The Center for Jobs and the Economy has released our initial analysis of the June Employment Report from the California Employment Development Department. For additional information and data about the California economy visit www.centerforjobs.org/ca.
The June job and employment numbers remained positive but continued the slowing trend seen over the past 5 months. Nonfarm jobs (seasonally adjusted) came in at 1.1% below the pre-pandemic peak high in February 2020 compared to the US at 0.5% below. California continues to lag overall in recovery and accounts for one-third of the remaining jobs deficit in the nation.
California’s slowing recovery progress is also reflected in its position relative to the other states. In June, California jobs rose 19,900, or the 7th highest level behind Texas (82,500), Tennessee (32,300), Florida (30,600), New York (26,100), North Carolina (22,700), and Pennsylvania (21,200). The Texas gains surpassed California’s for the third month in a row. Florida’s gains were higher in 2 of the past 3 months.
Overall, the number of states besting the pre-pandemic jobs level notched up to 15. California slipped from 23rd to 25th highest measured by recovery rate.
In the employment numbers, California remained at 37th highest among the states when measured by a return to the pre-pandemic employment peak, while more than half the states (28) again showed more people working than before the pandemic. The state’s unemployment rate improved to 11th highest among the state, while 32 states again had unemployment rates at or below the February 2020 level.
The unemployment insurance claims data also reflects this continuing lag in getting people back to work. Since April, weekly initial claims have trended about 7% above the pre-pandemic average in 2019, while the US total has trended 5% below. For the past 4 weeks ending with the week of July 16, California initial claims were 19% of the national total, while insured unemployment (a proxy for continuing claims) in the 4 weeks through the week of July 9 was 22% of the total.
The likelihood of a recession in 2021 appears to be increasing. Real GDP in the first quarter contracted at an annualized rate of 1.6% for the US and 1.0% for California. The most recent results from the Atlanta Federal Reserve Bank GDPNow current indicator tracking suggest another 1.6% contraction in the 2nd quarter as well.
Similar warnings are also beginning to show up in the state’s revenue tracking. For the first month since the 2020 Budget Bill was passed based on a $54 billion deficit assumption, the most recent cash flow report from the Department of Finance indicates revenues fell short of projections rather than greatly exceeding them. Fiscal year-to-date revenues in June came in $2.2 billion below the 2022 Budget Act projections. Personal Income Tax receipts alone came in $4.5 billion lower.
While the June results reflect only one month of receipts, the revenue realities since the $54 deficit figure was put on the table have instead showed sustained growth well above any prior expectations. The June results are the first outlier. It still remains to be seen whether they become a trend.
Yet in spite of these recessionary signs, California remains one of the least prepared states to weather another downturn. While budgetary reserves are now back at levels that could withstand a mild downturn, a number of debts are unresolved and growing.
In particular, California’s unemployment insurance fund is wholly unprepared for another round of renewed demand. In the most recent trust fund solvency rankings, the US Department of Labor shows California near the bottom, coming in only barely above New York and the Virgin Islands.

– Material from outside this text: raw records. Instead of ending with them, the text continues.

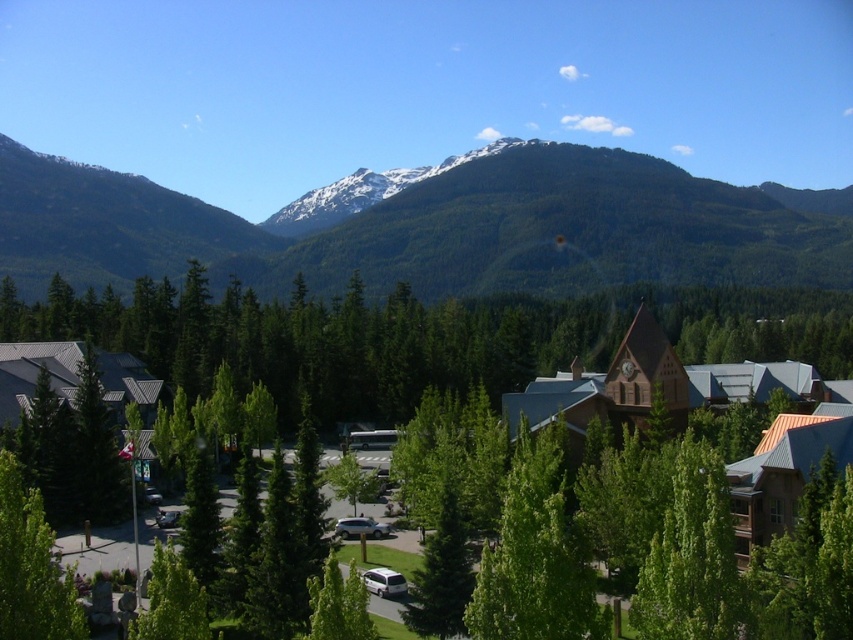
Does green forested mountain range at upper center appear on the left side of green matte tree at lower left?

In fact, green forested mountain range at upper center is to the right of green matte tree at lower left.

Who is taller, green forested mountain range at upper center or green matte tree at lower left?

Standing taller between the two is green forested mountain range at upper center.

Does point (477, 225) lie behind point (22, 518)?

Yes.

This screenshot has width=853, height=640. I want to click on green forested mountain range at upper center, so click(x=428, y=228).

Is green forested mountain range at upper center thinner than green leafy tree at lower left?

No.

Can you confirm if green forested mountain range at upper center is positioned below green leafy tree at lower left?

Actually, green forested mountain range at upper center is above green leafy tree at lower left.

What do you see at coordinates (428, 228) in the screenshot? The image size is (853, 640). I see `green forested mountain range at upper center` at bounding box center [428, 228].

You are a GUI agent. You are given a task and a screenshot of the screen. Output one action in this format:
    pyautogui.click(x=<x>, y=<y>)
    Task: Click on the green forested mountain range at upper center
    Image resolution: width=853 pixels, height=640 pixels.
    Given the screenshot: What is the action you would take?
    pyautogui.click(x=428, y=228)

Which of these two, green matte tree at center or green matte tree at lower left, stands shorter?

green matte tree at lower left is shorter.

Does green matte tree at center have a lesser width compared to green matte tree at lower left?

Incorrect, green matte tree at center's width is not less than green matte tree at lower left's.

Is point (590, 314) less distant than point (10, 548)?

No.

The height and width of the screenshot is (640, 853). I want to click on green matte tree at center, so pos(416,337).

California also continues to carry by far the largest debt owed to the federal trust fund, while every other state except New York and Massachusetts has substantially reduced or paid off their debt including—as specifically authorized—use of federal pandemic assistance funds for this purpose.
In the most recent budget actions, only $250 million was allocated to retire a portion of the currently $18.0 billion debt. Another $750 million was indicated for this purpose in 2023-24 and $500 million in 2024-25 to offset higher unemployment insurance tax rates for small businesses. These later allocations, however, are statutory and subject to reversal in future budget bills, similar to the situation where an increased Prop 98 share for education from the 2020 Budget Act was later reversed before it came into effect.

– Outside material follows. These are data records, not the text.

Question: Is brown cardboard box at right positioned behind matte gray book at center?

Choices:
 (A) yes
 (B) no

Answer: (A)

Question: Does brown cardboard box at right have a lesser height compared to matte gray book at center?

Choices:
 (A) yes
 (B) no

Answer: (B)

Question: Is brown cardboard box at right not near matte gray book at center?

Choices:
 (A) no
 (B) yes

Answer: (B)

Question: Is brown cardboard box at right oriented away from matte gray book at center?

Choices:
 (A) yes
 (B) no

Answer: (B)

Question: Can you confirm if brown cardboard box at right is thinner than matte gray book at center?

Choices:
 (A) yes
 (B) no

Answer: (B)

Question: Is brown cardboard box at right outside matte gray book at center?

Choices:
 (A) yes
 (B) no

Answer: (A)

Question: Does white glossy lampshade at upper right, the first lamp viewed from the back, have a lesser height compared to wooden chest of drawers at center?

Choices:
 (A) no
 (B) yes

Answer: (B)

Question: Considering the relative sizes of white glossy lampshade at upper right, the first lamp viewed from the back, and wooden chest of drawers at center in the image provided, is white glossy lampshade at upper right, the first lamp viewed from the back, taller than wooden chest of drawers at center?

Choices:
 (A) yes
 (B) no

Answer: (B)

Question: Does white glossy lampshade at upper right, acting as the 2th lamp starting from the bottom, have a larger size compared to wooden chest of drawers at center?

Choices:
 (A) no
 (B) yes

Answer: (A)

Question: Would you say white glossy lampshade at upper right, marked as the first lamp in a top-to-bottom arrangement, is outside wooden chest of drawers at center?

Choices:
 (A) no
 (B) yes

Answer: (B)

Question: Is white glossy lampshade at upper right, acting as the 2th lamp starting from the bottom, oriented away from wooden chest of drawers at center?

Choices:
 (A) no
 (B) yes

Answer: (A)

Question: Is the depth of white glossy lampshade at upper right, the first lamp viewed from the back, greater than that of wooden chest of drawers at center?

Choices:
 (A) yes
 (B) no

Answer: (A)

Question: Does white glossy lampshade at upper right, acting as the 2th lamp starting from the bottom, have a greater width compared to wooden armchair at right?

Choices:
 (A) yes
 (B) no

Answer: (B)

Instead, California employers now face a long-term—if not permanent if the fund weakens irrevocably in another downturn—increase in the cost of employing workers, both through higher federal tax rates to pay off the debt and continuation of the highest levels for the state tax rates. The cost of jobs recovery at a time when the state remains behind let alone the cost of preserving jobs in a potential downturn consequently will increase as the result of these budget actions.
The budget did pay off other debts, including $2.9 billion in Prop 2 funds to reduce the unfunded liabilities in the CalPERS state plans. The budget summary indicated this payment will “result in a minimum of $5.8 billion in estimated savings for the state over the next three decades.” Retirement of the unemployment insurance fund dept instead would have resulted in savings previously estimated by LAO of about $5 billion in interest payments over the next one decade.
These potential pension savings, however, were quickly overshadowed as CalPERS announced its current financial results. As of the end of June, the CalPERS fund was down $29 billion for the fiscal year, and lost $61 billion compared to its peak position at the end of December. CalSTRS has yet to report on their results.